Is the prefix sent to external neighbors? As the last step in troubleshooting BGP route propagation, you have to check whether the IP prefixes transported across your network are announced to your external BGP peers. The techniques for troubleshooting outbound BGP route propagation are explained in this article.
Is the traffic traversing the network? Even if your BGP route propagation works flawlessly, the IP packets may not be able to traverse your network. Remember, we're talking about pure IP networks here. Things change a bit if you add MPLS to the mix.
The most common cause of a black hole in your network is a router in the transit path that doesn't run BGP and consequently has no idea how to route the received IP packet toward the destination network. IP routing works hop by hop. Even though the ingress edge router knows exactly which egress edge router to use and how to get there, it cannot pass that information to the intermediate routers. All of them must, therefore, run BGP as well.
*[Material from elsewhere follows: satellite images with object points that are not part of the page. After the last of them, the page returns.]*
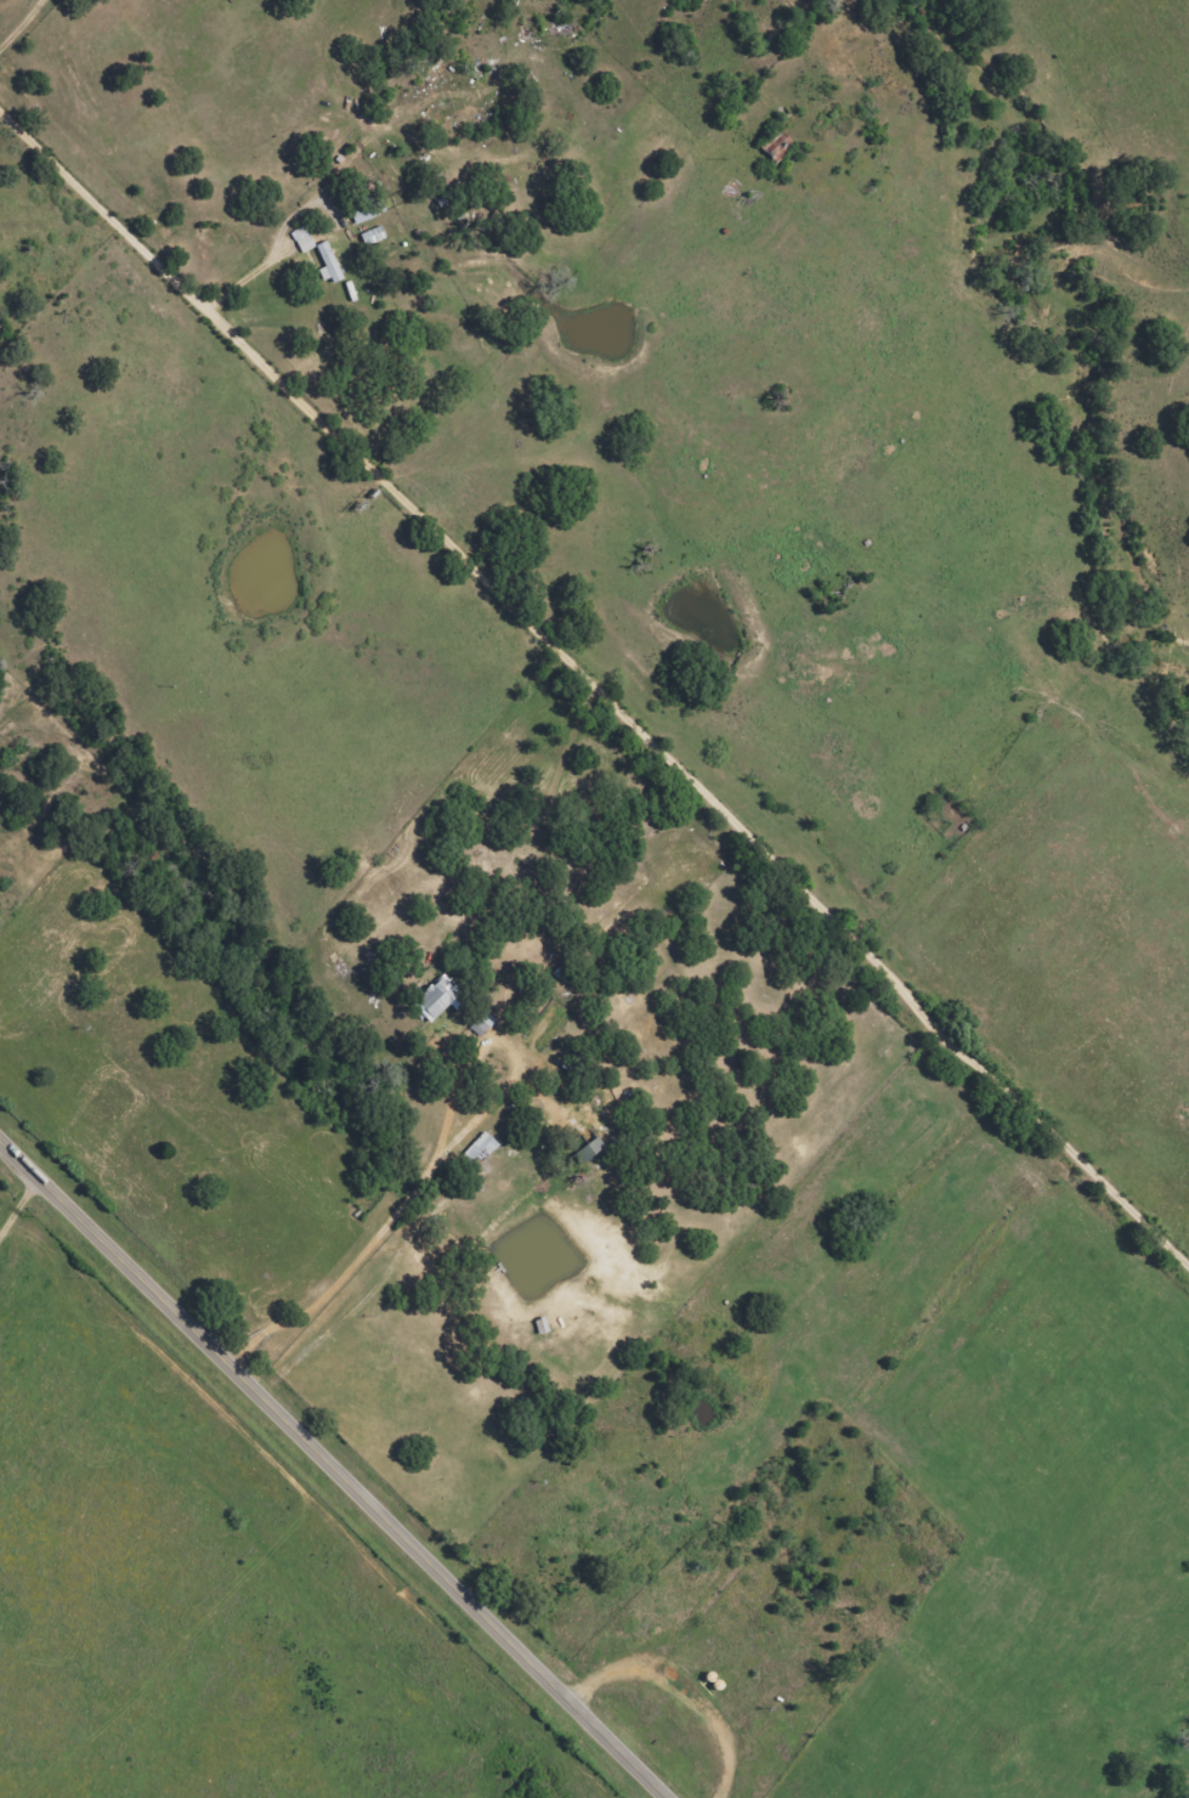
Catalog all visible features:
road: (22, 26)
building: (367, 211)
building: (302, 239)
building: (327, 262)
road: (595, 690)
building: (436, 1000)
building: (480, 1023)
building: (478, 1149)
building: (587, 1149)
road: (333, 1471)
road: (608, 1772)

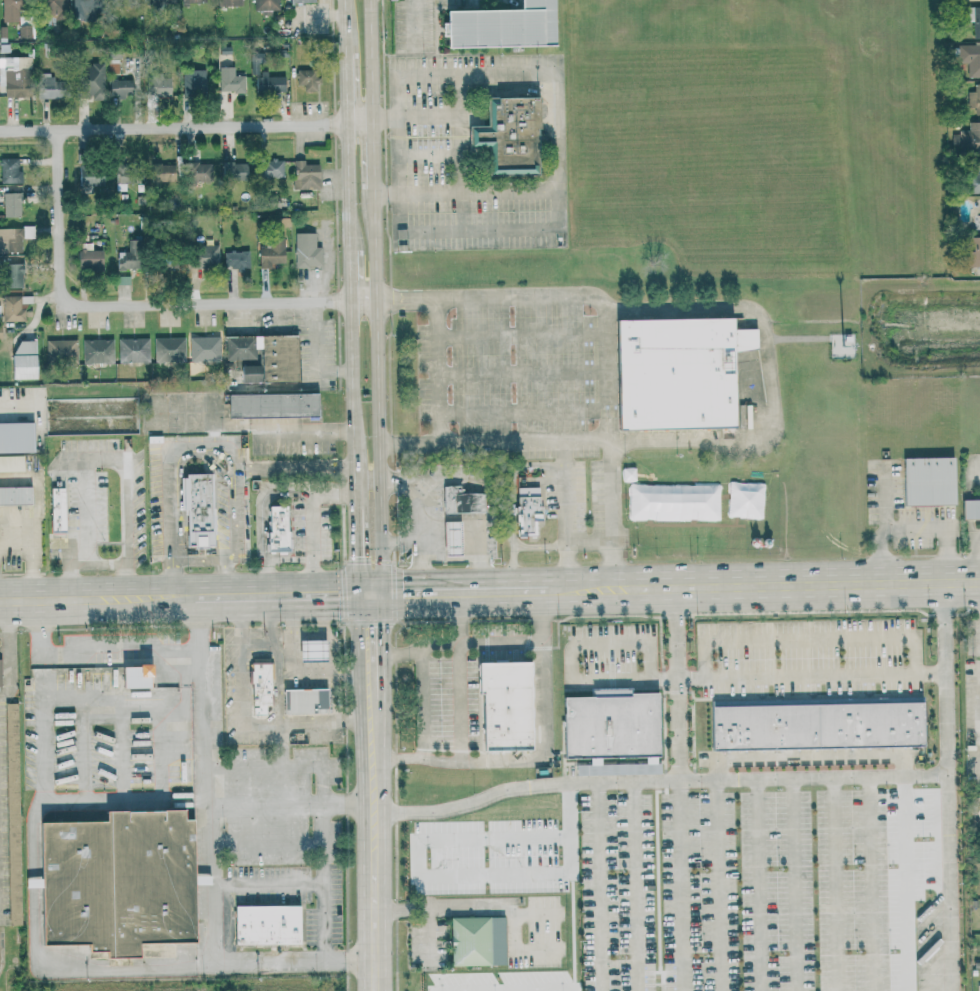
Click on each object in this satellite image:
building: (966, 0)
building: (159, 1)
building: (192, 1)
building: (301, 1)
building: (228, 2)
building: (265, 5)
building: (82, 9)
building: (10, 10)
building: (973, 19)
road: (345, 25)
building: (501, 26)
building: (969, 57)
road: (371, 59)
building: (14, 76)
building: (306, 79)
building: (90, 80)
building: (229, 80)
building: (191, 81)
building: (269, 83)
building: (48, 87)
road: (346, 87)
building: (120, 88)
building: (974, 99)
road: (559, 108)
road: (417, 117)
road: (360, 120)
road: (173, 126)
road: (461, 132)
building: (508, 136)
building: (969, 139)
road: (374, 153)
building: (269, 169)
building: (9, 171)
building: (201, 171)
building: (232, 171)
building: (161, 172)
building: (304, 175)
building: (124, 176)
building: (89, 180)
building: (973, 180)
road: (348, 185)
road: (468, 192)
building: (11, 204)
road: (60, 217)
building: (979, 222)
building: (13, 238)
building: (305, 251)
building: (972, 251)
building: (270, 253)
building: (89, 258)
building: (203, 258)
building: (236, 260)
building: (166, 266)
road: (349, 275)
building: (11, 276)
road: (363, 301)
road: (205, 303)
building: (14, 307)
building: (0, 333)
road: (606, 333)
building: (168, 349)
building: (203, 349)
building: (131, 350)
building: (60, 351)
building: (94, 351)
road: (315, 353)
building: (266, 355)
building: (23, 359)
building: (676, 373)
building: (248, 374)
road: (378, 391)
road: (351, 404)
building: (271, 405)
road: (11, 408)
road: (465, 417)
road: (255, 428)
road: (440, 430)
building: (15, 437)
road: (730, 441)
road: (472, 442)
road: (96, 461)
building: (11, 463)
road: (294, 468)
building: (927, 481)
building: (14, 496)
road: (175, 498)
building: (460, 501)
road: (485, 506)
building: (195, 509)
building: (970, 509)
building: (55, 510)
building: (526, 510)
road: (420, 515)
road: (312, 526)
building: (275, 529)
road: (910, 529)
road: (127, 530)
road: (65, 531)
road: (401, 538)
building: (450, 538)
road: (18, 542)
road: (589, 542)
road: (540, 547)
road: (355, 551)
road: (974, 556)
road: (958, 558)
road: (512, 569)
road: (35, 575)
road: (796, 585)
road: (590, 590)
road: (557, 591)
road: (451, 593)
traffic signals: (356, 595)
road: (275, 596)
road: (98, 600)
road: (462, 636)
road: (808, 639)
road: (529, 641)
road: (610, 643)
road: (242, 644)
road: (321, 645)
road: (121, 649)
building: (310, 651)
road: (8, 652)
road: (359, 661)
road: (384, 661)
road: (757, 676)
building: (133, 677)
building: (259, 689)
road: (80, 698)
building: (303, 702)
road: (462, 702)
building: (502, 705)
road: (424, 710)
road: (81, 718)
road: (123, 724)
building: (609, 724)
road: (160, 725)
building: (814, 726)
road: (83, 749)
road: (540, 755)
road: (266, 766)
road: (716, 768)
building: (599, 771)
road: (657, 780)
road: (209, 781)
road: (324, 783)
road: (41, 786)
road: (948, 786)
road: (679, 789)
road: (206, 801)
building: (11, 813)
road: (268, 841)
road: (371, 859)
building: (114, 881)
road: (326, 882)
building: (28, 883)
road: (870, 883)
road: (758, 884)
road: (794, 884)
road: (835, 884)
road: (600, 886)
road: (634, 886)
road: (270, 887)
road: (477, 905)
building: (264, 924)
road: (428, 932)
building: (476, 940)
road: (1, 945)
road: (205, 966)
To identify a black hole in your network, perform a traceroute from your customer's network to a destination in the internet. The last router responding to the traceroute is one hop before the black hole.
Even though all core routers in your network have to run BGP, the internal BGP sessions don't have to follow the physical structure of the network. For example, you could have a few central routers acting as route reflectors for all BGP routers in your network.